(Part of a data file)
# # # #
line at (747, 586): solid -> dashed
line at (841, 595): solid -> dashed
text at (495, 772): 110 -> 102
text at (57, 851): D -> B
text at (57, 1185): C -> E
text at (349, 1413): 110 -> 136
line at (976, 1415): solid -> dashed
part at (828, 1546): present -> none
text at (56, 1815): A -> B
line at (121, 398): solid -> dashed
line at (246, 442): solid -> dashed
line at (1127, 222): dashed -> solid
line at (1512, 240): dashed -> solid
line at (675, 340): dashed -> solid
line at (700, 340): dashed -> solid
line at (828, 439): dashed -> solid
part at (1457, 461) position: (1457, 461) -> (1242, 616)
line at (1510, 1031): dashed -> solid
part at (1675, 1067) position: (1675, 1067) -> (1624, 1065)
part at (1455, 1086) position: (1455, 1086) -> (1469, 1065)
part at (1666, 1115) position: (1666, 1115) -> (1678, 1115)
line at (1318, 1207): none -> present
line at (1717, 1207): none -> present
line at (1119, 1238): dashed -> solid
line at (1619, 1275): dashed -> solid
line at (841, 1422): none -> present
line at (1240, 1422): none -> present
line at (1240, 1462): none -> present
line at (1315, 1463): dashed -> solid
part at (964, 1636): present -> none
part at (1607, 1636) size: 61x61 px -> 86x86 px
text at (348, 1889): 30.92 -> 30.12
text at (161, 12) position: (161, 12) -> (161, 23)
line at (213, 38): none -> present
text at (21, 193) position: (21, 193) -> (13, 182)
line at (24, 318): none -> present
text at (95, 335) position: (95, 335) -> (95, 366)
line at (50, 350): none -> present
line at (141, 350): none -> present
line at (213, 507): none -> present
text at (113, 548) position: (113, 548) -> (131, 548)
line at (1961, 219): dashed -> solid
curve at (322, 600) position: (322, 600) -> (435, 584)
# # # #
• **Job**
Copy all of the rows above word for word, keeping each one unchanged.

• **Expected answer**
line at (747, 586): solid -> dashed
line at (841, 595): solid -> dashed
text at (495, 772): 110 -> 102
text at (57, 851): D -> B
text at (57, 1185): C -> E
text at (349, 1413): 110 -> 136
line at (976, 1415): solid -> dashed
part at (828, 1546): present -> none
text at (56, 1815): A -> B
line at (121, 398): solid -> dashed
line at (246, 442): solid -> dashed
line at (1127, 222): dashed -> solid
line at (1512, 240): dashed -> solid
line at (675, 340): dashed -> solid
line at (700, 340): dashed -> solid
line at (828, 439): dashed -> solid
part at (1457, 461) position: (1457, 461) -> (1242, 616)
line at (1510, 1031): dashed -> solid
part at (1675, 1067) position: (1675, 1067) -> (1624, 1065)
part at (1455, 1086) position: (1455, 1086) -> (1469, 1065)
part at (1666, 1115) position: (1666, 1115) -> (1678, 1115)
line at (1318, 1207): none -> present
line at (1717, 1207): none -> present
line at (1119, 1238): dashed -> solid
line at (1619, 1275): dashed -> solid
line at (841, 1422): none -> present
line at (1240, 1422): none -> present
line at (1240, 1462): none -> present
line at (1315, 1463): dashed -> solid
part at (964, 1636): present -> none
part at (1607, 1636) size: 61x61 px -> 86x86 px
text at (348, 1889): 30.92 -> 30.12
text at (161, 12) position: (161, 12) -> (161, 23)
line at (213, 38): none -> present
text at (21, 193) position: (21, 193) -> (13, 182)
line at (24, 318): none -> present
text at (95, 335) position: (95, 335) -> (95, 366)
line at (50, 350): none -> present
line at (141, 350): none -> present
line at (213, 507): none -> present
text at (113, 548) position: (113, 548) -> (131, 548)
line at (1961, 219): dashed -> solid
curve at (322, 600) position: (322, 600) -> (435, 584)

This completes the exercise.